# Binomial Distribution

Posted by Beetle B. on Thu 18 May 2017

## Bernoulli Distribution

A Bernoulli random variable is one whose only possible values are 0 and 1.

$$P(X=1)=p$$

$$E[X]=p,V[X]=p(1-p)$$

## Binomial Distribution

Requirements for a binomial experiment:

1. There are a fixed number of trials: $$n$$
2. The trials are identical, and their outcome can be classified into two states (traditionally “success” and “failure”).
3. The trials are all independent.
4. The probability of success is constant: $$p$$

A binomial random variable is where we count the number of passes in a binomial experiment.

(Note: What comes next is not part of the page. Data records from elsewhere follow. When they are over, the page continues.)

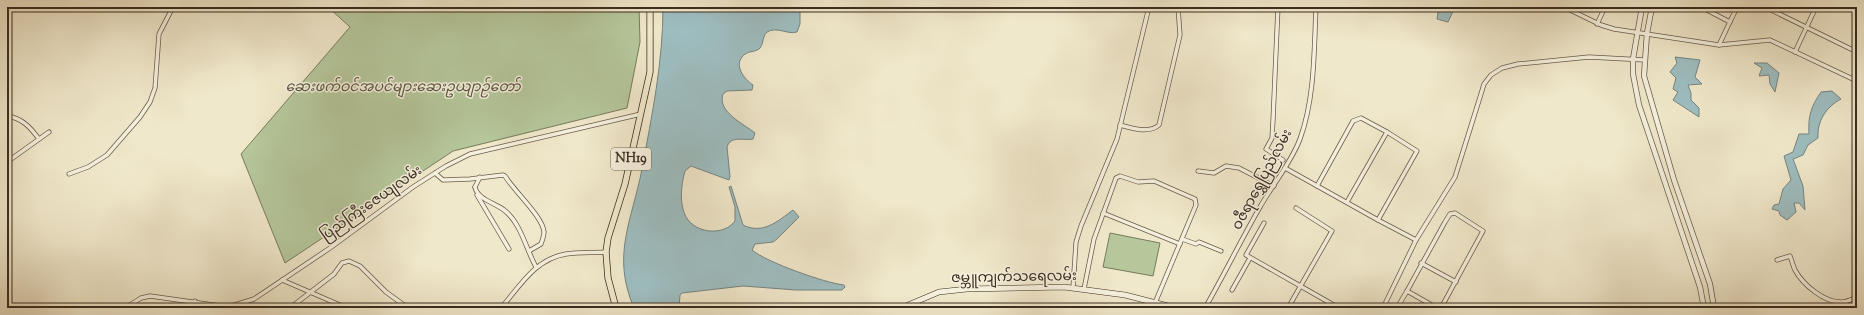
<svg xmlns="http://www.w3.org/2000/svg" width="1864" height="315" font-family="'Sorts Mill Goudy','Noto Sans Myanmar',serif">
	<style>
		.green { fill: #b5c79b; stroke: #787a5e }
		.water { fill: #9ebec1; stroke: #768481 }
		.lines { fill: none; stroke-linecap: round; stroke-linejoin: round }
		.minor-casing { stroke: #685c4b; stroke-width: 5 }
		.tertiary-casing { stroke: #685c4b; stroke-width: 6 }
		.secondary-casing { stroke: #3a2d20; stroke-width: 6 }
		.trunk-casing { stroke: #3a2d20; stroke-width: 7 }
		.minor { stroke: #f5f0dd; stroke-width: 3.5 }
		.tertiary { stroke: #f5f0dd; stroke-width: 4.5 }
		.secondary { stroke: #f5f0dd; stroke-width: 5 }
		.trunk { stroke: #f0e8cb; stroke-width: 5.5 }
		.labels { text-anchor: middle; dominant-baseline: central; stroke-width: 3; stroke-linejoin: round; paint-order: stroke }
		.shield { fill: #f5f0dd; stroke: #726859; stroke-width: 1 }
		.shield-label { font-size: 13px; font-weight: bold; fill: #3a2d20 }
		.park-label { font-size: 14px; font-style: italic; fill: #59543f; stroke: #f5f0dd }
		.street-label { font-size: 14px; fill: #3a2d20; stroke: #f5f0dd }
	</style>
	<rect width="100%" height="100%" fill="#f0e8cb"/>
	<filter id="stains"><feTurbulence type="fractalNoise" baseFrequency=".005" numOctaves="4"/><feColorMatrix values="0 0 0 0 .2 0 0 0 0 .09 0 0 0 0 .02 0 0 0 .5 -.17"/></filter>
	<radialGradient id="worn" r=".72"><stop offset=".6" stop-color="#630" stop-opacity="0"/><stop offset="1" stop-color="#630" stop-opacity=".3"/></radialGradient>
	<!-- green -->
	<g class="green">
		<polygon points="328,7 639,7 640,42 627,108 453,151 285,263 241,154 350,27"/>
		<polygon points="1110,233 1160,243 1153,276 1103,267"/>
	</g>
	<!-- water -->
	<g class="water">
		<path d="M663 7H794L800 12V24L797 32C788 35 777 26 767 32 762 36 764 45 759 49 755 52 749 51 745 54 732 64 744 79 753 85L752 90 727 91 723 94C717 112 744 124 755 133L753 139C743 141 731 135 727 147L730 177 729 180 691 166 685 171C681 185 679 204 686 217 696 234 724 236 735 221V207L729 187 731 186 743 225C763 235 778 221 793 210L799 217 777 239 773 242 755 244 752 250C766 262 825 283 844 285L845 287 842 290H796L743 286 682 293 680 295 679 308H634C611 255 632 221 642 169 652 115 663 62 663 7Z"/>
		<polygon points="1439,7 1455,7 1448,22 1437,19"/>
		<polygon points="1675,57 1700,60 1695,77 1702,84 1688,85 1691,93 1691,100 1699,108 1699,117 1673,100 1678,92 1673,89 1676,78 1670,72 1677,63"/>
		<polygon points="1754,63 1767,63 1779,73 1775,92 1770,84 1769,75 1759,76 1762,68"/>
		<path d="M1832 91 1841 99C1826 107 1817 121 1818 138L1808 145 1803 155 1793 159 1803 186 1805 210 1799 203H1794L1796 212 1787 220 1780 215 1779 211 1772 209 1774 205 1779 204 1783 189 1791 180 1784 156 1793 152 1799 134H1809C1808 115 1811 107 1821 92Z"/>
	</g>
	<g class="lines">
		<!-- minor casing -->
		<g class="minor-casing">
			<g id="minor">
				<polyline points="1278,7 1273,120 1272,138 1266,149 1283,160"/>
				<polyline points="1564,7 1601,25 1614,29 1719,45 1737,7"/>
				<polyline points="1701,7 1730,22"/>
				<polyline points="1765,7 1857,52"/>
				<polyline points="1597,24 1605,7"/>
				<polyline points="1719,45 1770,40 1857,81"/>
				<polyline points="1795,52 1816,7"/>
				<path d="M7 116C22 118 30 127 39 139"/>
				<path d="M1120 125C1131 128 1149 134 1159 125L1180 35 1178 7"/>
				<polyline points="1387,132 1417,151 1378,220 1416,240"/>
				<polyline points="7,162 49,132"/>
				<polyline points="1285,168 1378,220"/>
				<polyline points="1198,171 1214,173 1226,166 1239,168 1274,186"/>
				<path d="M435 173 443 180 470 179 503 175 505 176C514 191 543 217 544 232 544 236 542 241 541 244L529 251"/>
				<polyline points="69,174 88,167 107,155 140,117 150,102 155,88 159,34 173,7"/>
				<polyline points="1317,186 1353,121 1361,118 1387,132 1347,202"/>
				<path d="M475 187C477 199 495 203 504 210 521 223 526 249 536 267"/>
				<polyline points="475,187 480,177"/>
				<polyline points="477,195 509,249"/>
				<polyline points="1103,213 1180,244"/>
				<polyline points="1264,223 1246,255 1339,308"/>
				<polyline points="1182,239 1196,244 1199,242 1221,251"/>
				<path d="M1777 260 1790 256C1792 261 1793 266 1795 270 1803 285 1825 303 1842 302 1847 302 1852 299 1857 297"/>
				<polyline points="1421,263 1456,282"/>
				<polyline points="282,280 347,308"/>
				<polyline points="1073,288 1076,242 1081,226 1117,139 1149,7"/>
				<polyline points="1084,289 1094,239 1116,178 1120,176 1138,182 1154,181 1195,199 1196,205 1155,303"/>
				<polyline points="1232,290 1250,258"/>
				<polyline points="1407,291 1445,222 1450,214 1455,213 1483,231 1441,308"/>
				<polyline points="125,308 141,298 150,296 228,307 254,299 330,248 413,187 446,166 470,154 641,114"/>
				<polyline points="192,308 195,301"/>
				<polyline points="290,308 334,274 342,263 349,261 360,266 386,292 408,308"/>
				<path d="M501 308C520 286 535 259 566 254 579 252 593 253 606 252"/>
				<path d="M1205 308C1224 275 1241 240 1260 207 1273 184 1291 163 1300 139 1315 98 1314 50 1316 7"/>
				<polyline points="1288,308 1332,231 1296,208"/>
				<polyline points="1383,308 1416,240 1455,177 1481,94 1484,84 1491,75 1502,68 1518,64 1589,57 1645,60"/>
				<polyline points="1397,308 1407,291 1437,308"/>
			</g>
		</g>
		<!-- tertiary casing -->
		<g class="tertiary-casing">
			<g id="tertiary">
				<polyline points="1642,7 1633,59 1633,74 1639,105 1700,287 1704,308"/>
				<polyline points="1652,7 1647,33 1644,76 1674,180 1710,284 1714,308"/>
			</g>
		</g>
		<!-- secondary casing -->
		<g class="secondary-casing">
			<polyline id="secondary" points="901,308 939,292 967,289 1064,287 1125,295 1176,308"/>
		</g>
		<!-- trunk casing -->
		<g class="trunk-casing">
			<polyline id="trunk" points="616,308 608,278 606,252 608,238 625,184 650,72 650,7"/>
		</g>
		<!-- minor -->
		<use href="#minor" class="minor"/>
		<!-- tertiary -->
		<use href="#tertiary" class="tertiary"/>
		<!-- secondary -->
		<use href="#secondary" class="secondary"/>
		<!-- trunk -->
		<use href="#trunk" class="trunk"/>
	</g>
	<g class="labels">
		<!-- shield labels -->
		<rect class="shield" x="611" y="148" width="40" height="22" rx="3"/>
		<g class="shield-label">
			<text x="631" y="159">NH19</text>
		</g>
		<!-- park labels -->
		<g class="park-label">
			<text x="403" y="88">ဆေးဖက်ဝင်အပင်များဆေးဥယျာဉ်တော်</text>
		</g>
		<!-- street labels -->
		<g class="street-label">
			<text transform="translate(1263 180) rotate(-62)">ဝဇီရာရွှေပြည်လမ်း</text>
			<text transform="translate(372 204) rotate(-35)">ပြည်ကြီးဇေယျလမ်း</text>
			<text transform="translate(1014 278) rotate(-1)">ဇမ္ဘူကျက်သရေလမ်း</text>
		</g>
	</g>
	<!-- margin -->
	<rect width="1864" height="315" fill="none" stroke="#f0e8cb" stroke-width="24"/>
	<rect x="8" y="8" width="1848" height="299" fill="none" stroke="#3a2d20" stroke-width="2"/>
	<rect x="12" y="12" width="1840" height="291" fill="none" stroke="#3a2d20"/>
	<rect width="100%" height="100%" filter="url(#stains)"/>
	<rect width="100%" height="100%" fill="url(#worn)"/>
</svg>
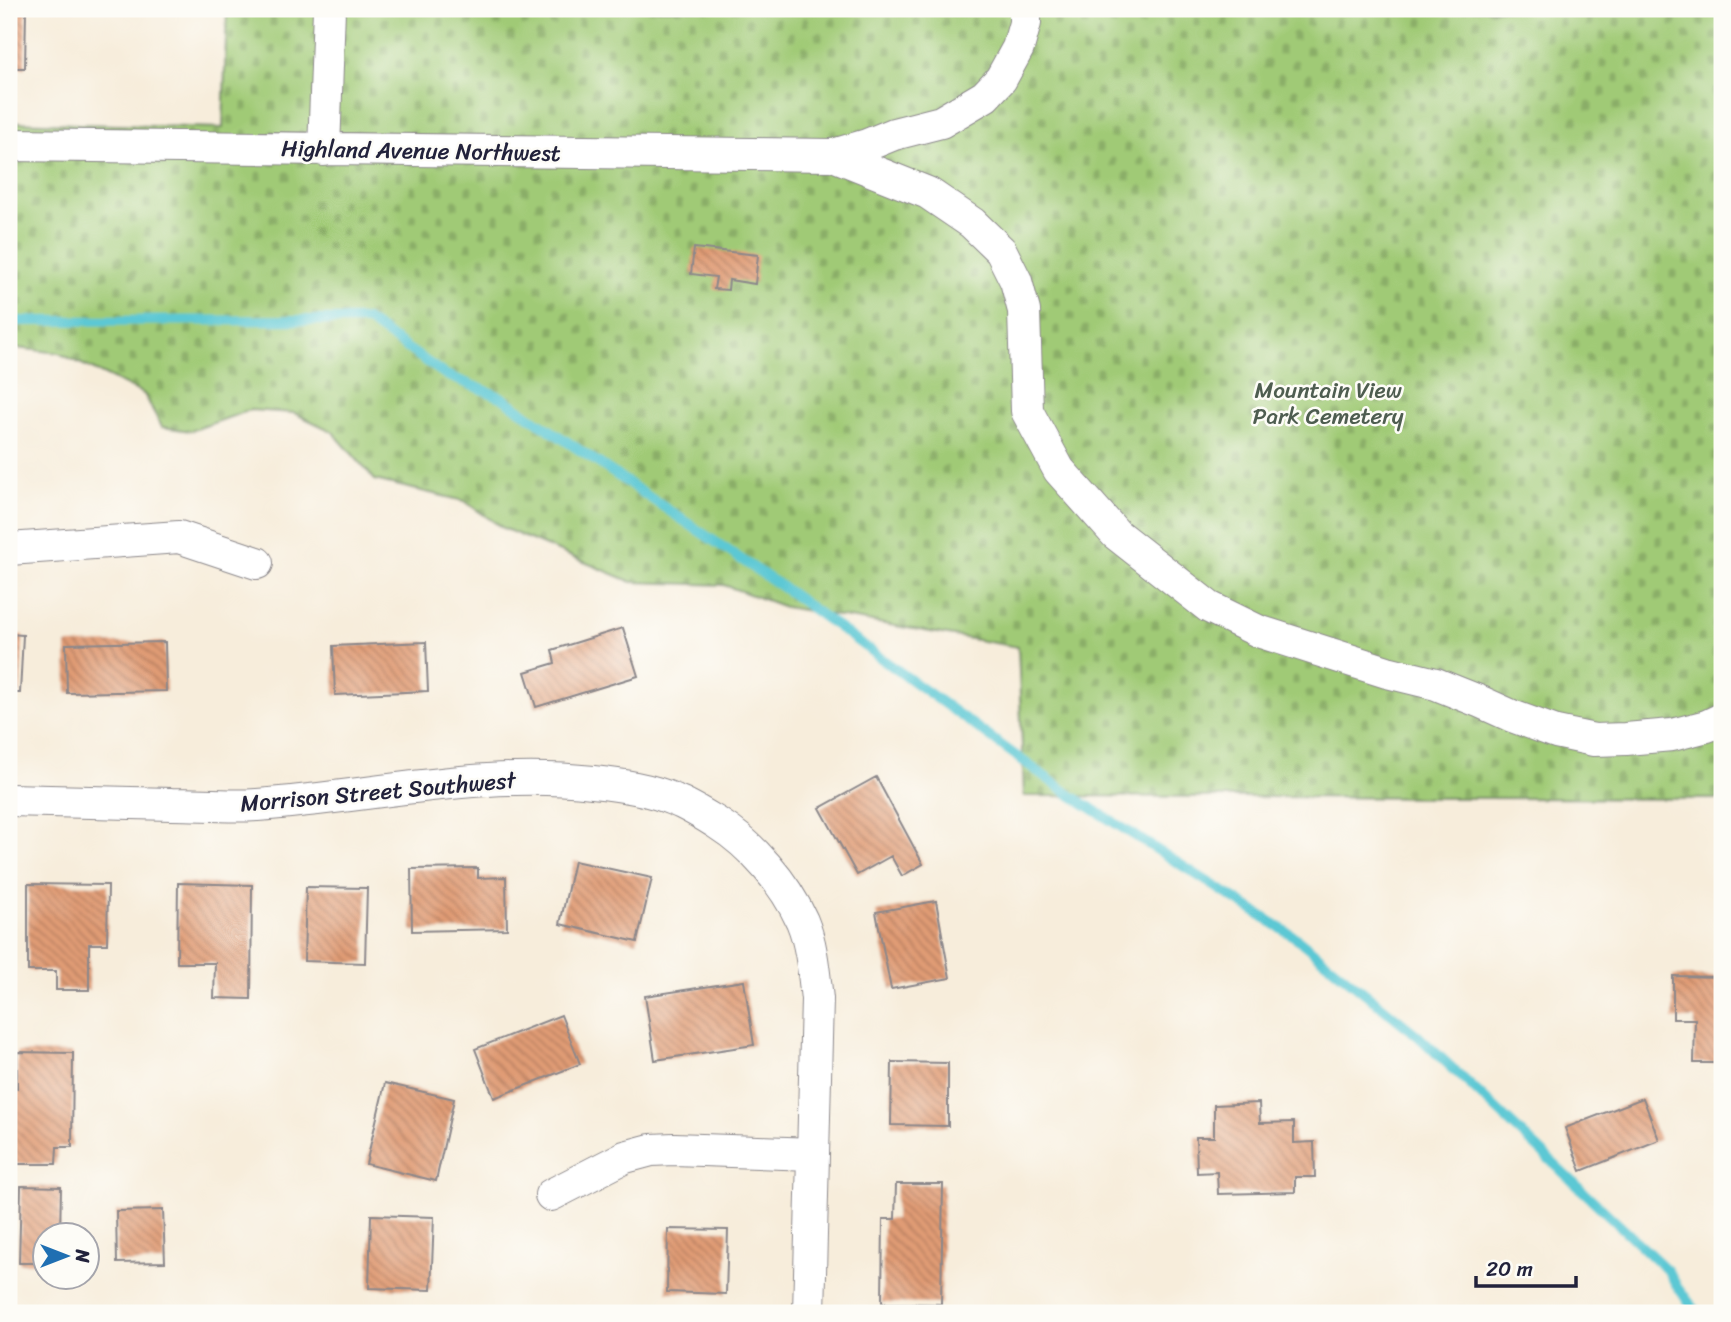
<svg xmlns="http://www.w3.org/2000/svg" width="1731" height="1322" viewBox="0 0 1731 1322" font-family="Sriracha,sans-serif">
	<style>
		.cemetery { fill: url(#cemetery-stones); stroke: #617658; stroke-width: 2 }
		.lines { fill: none; stroke-linecap: round; stroke-linejoin: round }
		.stream { stroke: #5cc8d4; stroke-width: 10 }
		.building { fill: url(#building-back-hatch) }
		.minor-casing { stroke: #8c888b; stroke-width: 34 }
		.minor { stroke: #fff; stroke-width: 32 }
		.labels { text-anchor: middle; dominant-baseline: central; stroke-width: 5; stroke-linejoin: round; paint-order: stroke }
		.street-label { font-size: 23px; fill: #22223b; stroke: #fdfcf7 }
		.park-label { font-size: 23px; fill: #4e5d50; stroke: #fdfcf7 }
	</style>
	<defs>
		<pattern id="cemetery-stones" width="16" height="16" patternUnits="userSpaceOnUse" patternTransform="scale(1.75)"><rect width="16" height="16" fill="#a0ca76"/><path d="M2 7V4a2 2 0 0 1 4 0v3zM10 15v-3a2 2 0 0 1 4 0v3z" fill="#8aad67"/></pattern>
		<pattern id="building-back-hatch" width="6" height="6" patternUnits="userSpaceOnUse" patternTransform="scale(1.75)"><rect width="6" height="6" fill="#e09b74"/><path d="M-1 5l2 2M0 0l6 6M5-1l2 2" fill="none" stroke="#b57e60"/></pattern>
	</defs>
	<rect width="100%" height="100%" fill="#fdfcf7"/>
	<filter id="ink" filterUnits="userSpaceOnUse"><feTurbulence type="fractalNoise" baseFrequency=".0143" numOctaves="2"/><feDisplacementMap in="SourceGraphic" scale="14" xChannelSelector="R" yChannelSelector="G"/><feConvolveMatrix kernelMatrix="1 2 1 2 8 2 1 2 1" color-interpolation-filters="sRGB"/></filter>
	<filter id="wash" filterUnits="userSpaceOnUse"><feTurbulence type="fractalNoise" baseFrequency=".00686" numOctaves="4" result="noise"/><feDisplacementMap in="SourceGraphic" scale="28" xChannelSelector="R" yChannelSelector="G"/><feGaussianBlur stdDeviation="1.57" result="paint"/><feColorMatrix in="noise" values="0 0 0 0 0 0 0 0 0 0 0 0 0 0 0 0 0 1.4 0 .05"/><feComposite in="paint" operator="in"/></filter>
	<g filter="url(#wash)">
		<rect width="100%" height="100%" fill="#f7eddb"/>
		<path class="cemetery" d="M227,9H1722V799L1024,796L1018,647L785,607L724,585L632,582L503,528L464,501L375,480L332,431L294,413L250,410L191,431L162,427L144,394L59,353L9,347V122L223,128Z"/>
		<g class="lines">
			<path class="stream" d="M9,321L366,320L446,375L501,397L785,589L1069,794L1295,937L1417,1035L1668,1271L1677,1286L1697,1313"/>
		</g>
		<g id="blocks">
			<path class="building" d="M9,9H26L25,68H9Z
				M694,248L758,255L755,284L729,280L728,290L714,289L716,277L691,274Z
				M623,628L638,676L536,707L525,672L555,663L552,650Z
				M9,634L23,635L20,693H9Z
				M165,642L166,691L67,693L66,644Z
				M426,642L428,691L335,695L333,646Z
				M876,777L923,864L902,876L891,856L857,875L820,808Z
				M574,861L652,878L637,942L560,924Z
				M478,868V878L506,877L507,929L412,931L411,869Z
				M178,883L252,885L251,999L214,998L215,963H177Z
				M28,884L108,885L107,944H89V990H56V971H28Z
				M306,887L367,888L365,963L304,961Z
				M936,901L950,978L891,989L876,912Z
				M1673,976L1722,977V1063H1694L1695,1019H1673Z
				M744,981L754,1045L655,1060L645,996Z
				M561,1015L580,1064L494,1098L475,1049Z
				M17,1052L73,1053L72,1147H57L56,1164H13L14,1088H17Z
				M892,1062L948,1063V1126L891,1125Z
				M385,1083L454,1099L436,1181L366,1164Z
				M1643,1098L1659,1140L1581,1171L1565,1128Z
				M1259,1103L1260,1123L1294,1122V1143L1314,1142L1315,1177H1295V1192L1218,1194L1217,1172L1197,1173L1196,1137H1214V1105Z
				M896,1184H943L941,1304L882,1303L883,1219H895Z
				M21,1186L61,1187L60,1234H46V1263H19Z
				M163,1210L165,1262L117,1263L116,1211Z
				M371,1215L434,1217L431,1290L369,1288Z
				M668,1229L728,1230L726,1294L667,1292Z"/>
		</g>
	</g>
	<g filter="url(#ink)">
		<use href="#blocks" fill-opacity="0" stroke="#8c888b" stroke-width="2"/>
		<g class="lines">
			<g class="minor-casing">
				<path id="minor" d="M9,145L833,155L867,145L894,134L941,122L985,96L1001,79L1018,48L1025,23V9
					M324,150L329,9
					M833,155L928,193L972,223L1001,251L1016,281L1024,311L1027,411L1059,470L1116,534L1209,607L1258,631L1387,672L1436,684L1481,702L1512,716L1556,732L1594,740L1626,739L1672,735L1707,726L1722,719
					M9,549L179,537L257,563
					M9,800C63,801 118,803 172,804C200,804 229,807 257,805C369,797 480,769 593,782C621,785 650,789 675,800C690,806 704,815 717,823C752,845 785,883 802,921C812,945 814,974 817,999L809,1313
					M551,1195L625,1157L651,1150L674,1149L813,1154"/>
			</g>
			<use href="#minor" class="minor"/>
		</g>
	</g>
	<g class="labels">
		<g class="street-label">
			<text transform="translate(421 151) rotate(1)">Highland Avenue Northwest</text>
			<text transform="translate(378 792) rotate(-5)">Morrison Street Southwest</text>
		</g>
		<g class="park-label">
			<text x="1328" y="390">Mountain View<tspan x="1328" dy="26">Park Cemetery</tspan></text>
		</g>
	</g>
	<rect width="1731" height="1322" fill="none" stroke="#fdfcf7" stroke-width="35"/>
	<g transform="translate(66 1256) rotate(90)"><circle r="33" fill="#fdfcf7" stroke="#a5a5ac" stroke-width="2"/>
	<path d="M0-5L12 26L0 18L-12 26Z" fill="#1f6fb2"/>
	<text y="-10" font-size="19" font-weight="bold" text-anchor="middle" fill="#22223b">N</text>
	</g>
	<path d="M1476 1276v10h100v-10" fill="none" stroke="#22223b" stroke-width="3.5"/>
	<text x="1486" y="1276" font-size="21" fill="#22223b" stroke="#fdfcf7" stroke-width="5" paint-order="stroke">20 m</text>
</svg>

\begin{equation*} b(x;n,p)=\binom{n}{x}p^{x}(1-p)^{n-x} \end{equation*}

for $$x=0,1,\dots,n$$.

Note that it will sum to 1 using the expansion of $$(a+b)^{n}$$.

The cdf is denoted by $$B(x;n,p)$$

The distribution is symmetric when $$p=0.5$$

### Mean, Variance

$$E(X)=np$$, $$V(X)=np(1-p)$$

Note that the variance is maximum when $$p=0.5$$

### Sampling Without Replacement

Note: If you sample without replacement, you do not have a binomial experiment! But if $$n<<N$$, then $$p$$ is roughly the same from trial to trial and you can treat it as binomial.

As a rule of thumb: You can treat it as one when the sample size is less than 5% of the population.